_GIVEN INFORMATION_.

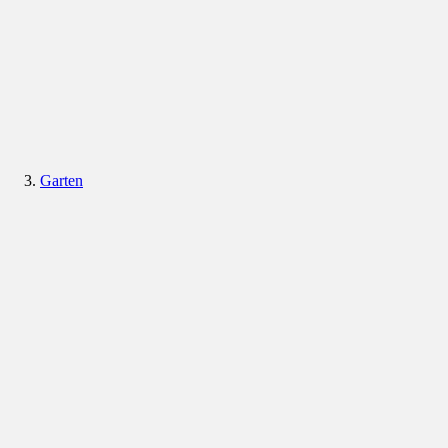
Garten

--

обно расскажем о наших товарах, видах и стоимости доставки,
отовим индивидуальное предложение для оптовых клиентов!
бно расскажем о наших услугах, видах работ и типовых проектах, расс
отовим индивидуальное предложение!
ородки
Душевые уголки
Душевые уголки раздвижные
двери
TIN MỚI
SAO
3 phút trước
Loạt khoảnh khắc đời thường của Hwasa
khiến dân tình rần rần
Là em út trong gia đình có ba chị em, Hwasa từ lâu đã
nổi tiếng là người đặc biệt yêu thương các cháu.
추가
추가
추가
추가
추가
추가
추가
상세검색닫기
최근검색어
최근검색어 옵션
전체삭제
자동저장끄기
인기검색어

_TASK BRIEF_.
Copy the listing above word for word, from the line with "обно расскажем о" to the line with "Là em út trong".

_YOUR SOLUTION_.
обно расскажем о наших товарах, видах и стоимости доставки,
отовим индивидуальное предложение для оптовых клиентов!
бно расскажем о наших услугах, видах работ и типовых проектах, расс
отовим индивидуальное предложение!
ородки
Душевые уголки
Душевые уголки раздвижные
двери
TIN MỚI
SAO
3 phút trước
Loạt khoảnh khắc đời thường của Hwasa
khiến dân tình rần rần
Là em út trong gia đình có ba chị em, Hwasa từ lâu đã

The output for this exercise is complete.